SOURCE PASSAGE START
Tell the news of an improvement in one or another category of offences to a person whose home has been invaded, whose car has been stolen and trashed, who doesn’t get much sleep because of the two Dobermans next door reacting to intruders in the neighbourhood, or whose mate was bashed by a gang and robbed of his smokes, mobile phone and a few dollars on his way home from a meal in town.

 

The December crime stats on Friday will no doubt again be cherry picked to make one political point or another.

 

Sample: “Alice Springs has experienced a remarkable 40% reduction in alcohol related assaults and a 33% reduction in domestic violence assaults,” claims Central Australian Aboriginal Congress (budget of $43m in 2019 in grants and contributions, mostly from governments).

 

Congress’ top echelon takes leading roles in the People’s Alcohol Action Coalition which successfully pushed for an alcohol floor price that is making grog purchases here more expensive than in most of Australia.

 

Bur our 10 year graph shows that reductions are not necessarily sustained. It also shows that when you don’t cherry pick, but put all categories of “offences against the person” together –  assault, negligent acts endangering persons, abduction, robbery, sexual assault and others – the fluctuations flatten out.

 

No doubt all “offences against the person” are what count in the public mind.

 

Looking at them as a whole renders the statistical picture less liable to polarised interpretations – whether by a government seeking to say there is less crime or by angry locals saying that there is more.

 

The “NT Crime Statistics” are based entirely on reports made to the police, not on what they have investigated, with charges laid or convictions achieved.

 
There are no peer reviews.
 
There is a clear separation in the process: First police provide the data, not supervised by anyone including the Criminal Research and Statistics team in the Department of the Attorney-General and Justice.
 
That team takes these unchallenged base data and turns them into statistics.
 

In the case of domestic violence, the officer filling out the form for the crime statistics needs to decide whether there was alcohol involved, not involved or not known. Last November, for example, the count in Alice Springs was 59, 11 and 15, respectively.

 

How many did he or she get wrong?

 

No-one knows – and this is the crucial problem with the crime statistics, the Holy Bible when it comes to calling for more cops (we already have three times the nation’s average in the NT’s southern police command and we’re about to get more) right through to building a platform for political candidates.
SOURCE PASSAGE END
- _ACTIONS TO TAKE_
(a) In the commentary on Alice Springs crime statistics, what budget is given for Central Australian Aboriginal Congress in 2019?
(b) The commentary on Alice Springs crime statistics groups several offence categories under "offences against the person." List each category it names there.
(c) Carry the commentary on Alice Springs crime statistics forward, beginning right after its final sentence.
DATA BLOCK START
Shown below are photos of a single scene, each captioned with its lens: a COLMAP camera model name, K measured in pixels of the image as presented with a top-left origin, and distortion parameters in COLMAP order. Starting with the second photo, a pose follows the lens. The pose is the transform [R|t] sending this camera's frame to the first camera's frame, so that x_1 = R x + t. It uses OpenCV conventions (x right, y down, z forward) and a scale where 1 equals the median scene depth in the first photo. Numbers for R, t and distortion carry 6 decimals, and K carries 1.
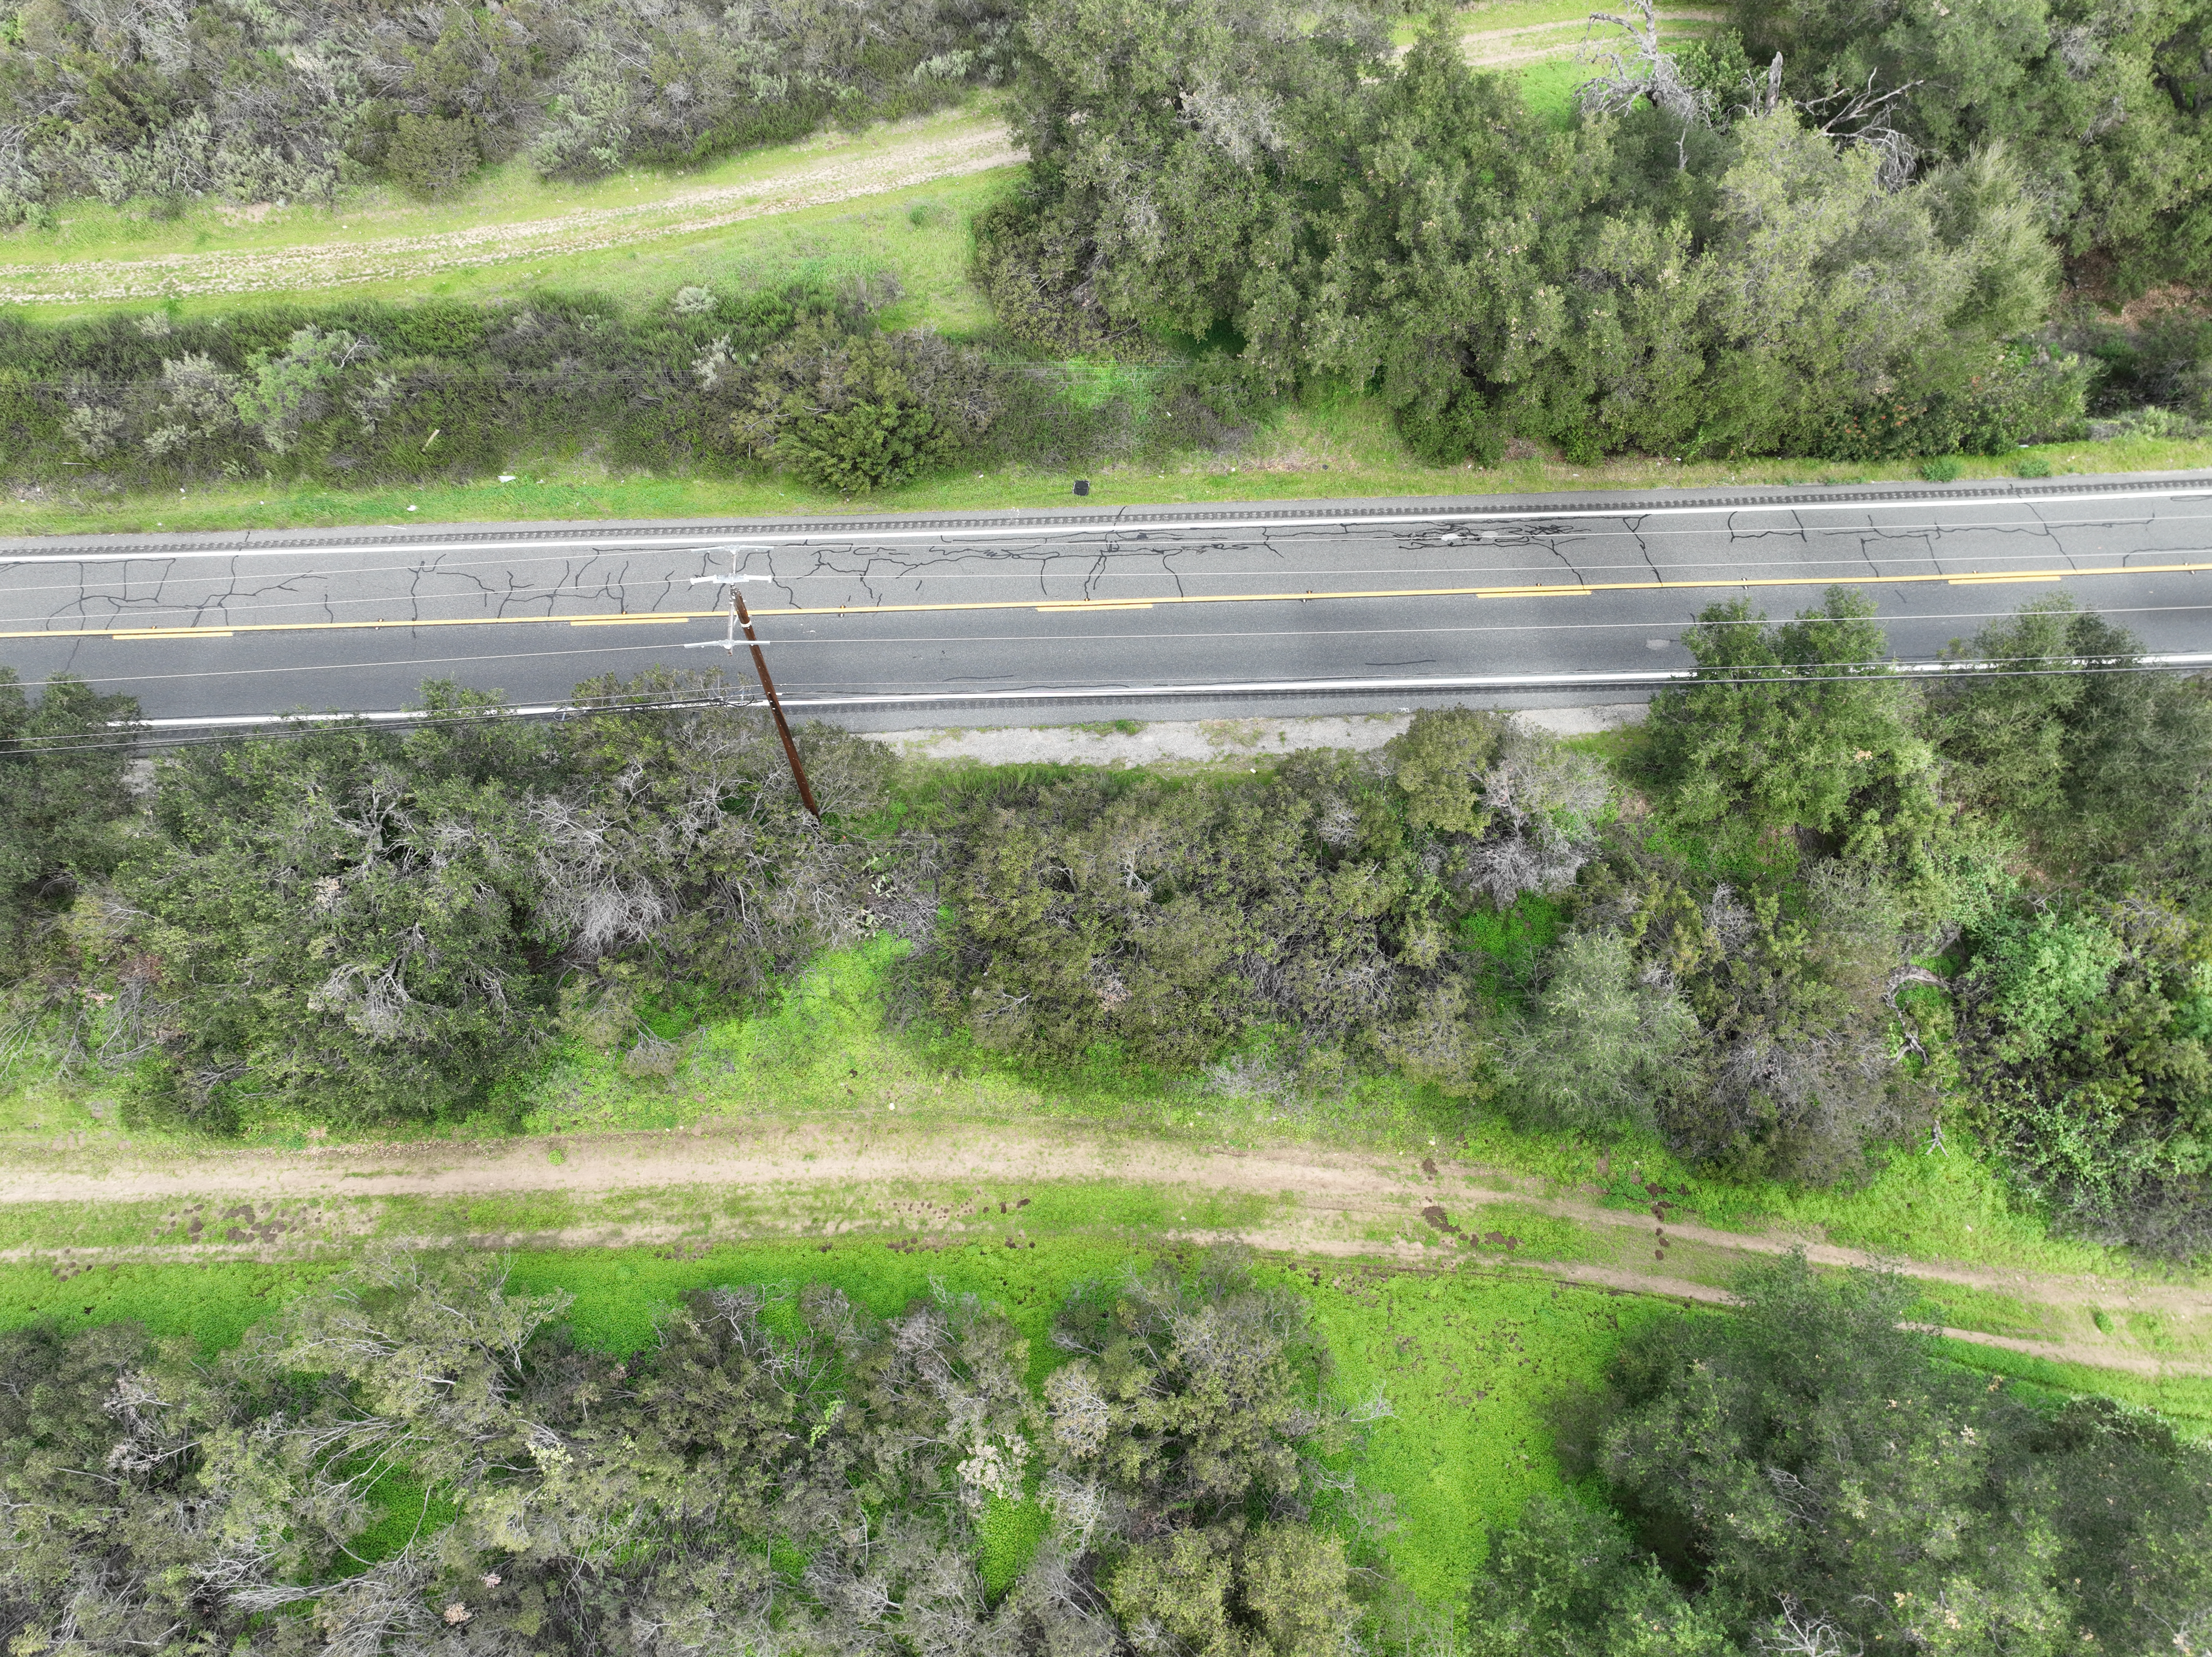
DATA BLOCK END
- _RESPONSES_
(a) $43m in grants and contributions, mostly from governments.

(b) Assault, negligent acts endangering persons, abduction, robbery, sexual assault

(c)
Can police crime statistics be trusted when they are not independently tested?

 

Researching this report we spoke to the Senior Communications Officer of the department.

 

She said: “NT Police categorise offences for statistical reporting according to Australian Bureau of Statistics standards.

 

”The Criminal Research and Statistics team [in the department] participates in a national forum to ensure the consistency and comparability of crime recording and reporting on a national basis.”

 

Nothing of the sort.

 

We asked the ABS for the national figures corresponding with the graph shown here.

 

This was their reply: “Unfortunately the data you have received from the NT stats team cannot be directly compared with this ABS dataset, as there’s a subtle but important difference in terms of what the two things are counting.

 

“The data being used for Alice Springs appears to be based on number of offences, whereas ABS data is the number of offenders for a particular crime.

 

“The issue here is, one offender can have multiple offences so they are not comparable in absolute numbers (i.e. counts) and changes over time will also be problematic.

 

“It might be worth finding out whether the NT stats team also has data on offenders for Alice Springs, because you’ll be able to do an ‘apples with apples’ comparison if so.”

 

Does the NT statistics team apply their methodology to the national figures? Obviously not.

 

And so, conveniently for NT governments (note the plural) and their police, the public has no way of comparing the clearly horrendous crime rate in the Territory with the rest of the nation, apples for apples.

 

We put to the Communications Officer that the government’s statistics officials are doing little more than the paper work for the celebrated crime stats: “In fact the department does not check the police process of reporting and recording of the alleged crimes included in the statistics, nor whether all reports from the public are recorded nor whether they are attributed to the relevant category of offence,” we summarised.

 

“The department’s functions are merely to collate the information provided by the police and turn it into a statistical format.”

 

Oh no, no, no, countered the communications person: “Highly skilled officers in the AGD Criminal Justice Research and Statistics Unit prepare crime statistics using NT Police data.

 

“The work requires detailed knowledge of national crime reporting standards and involves more than preparing tables. It is wrong to say it is only a clerical task,” she replied.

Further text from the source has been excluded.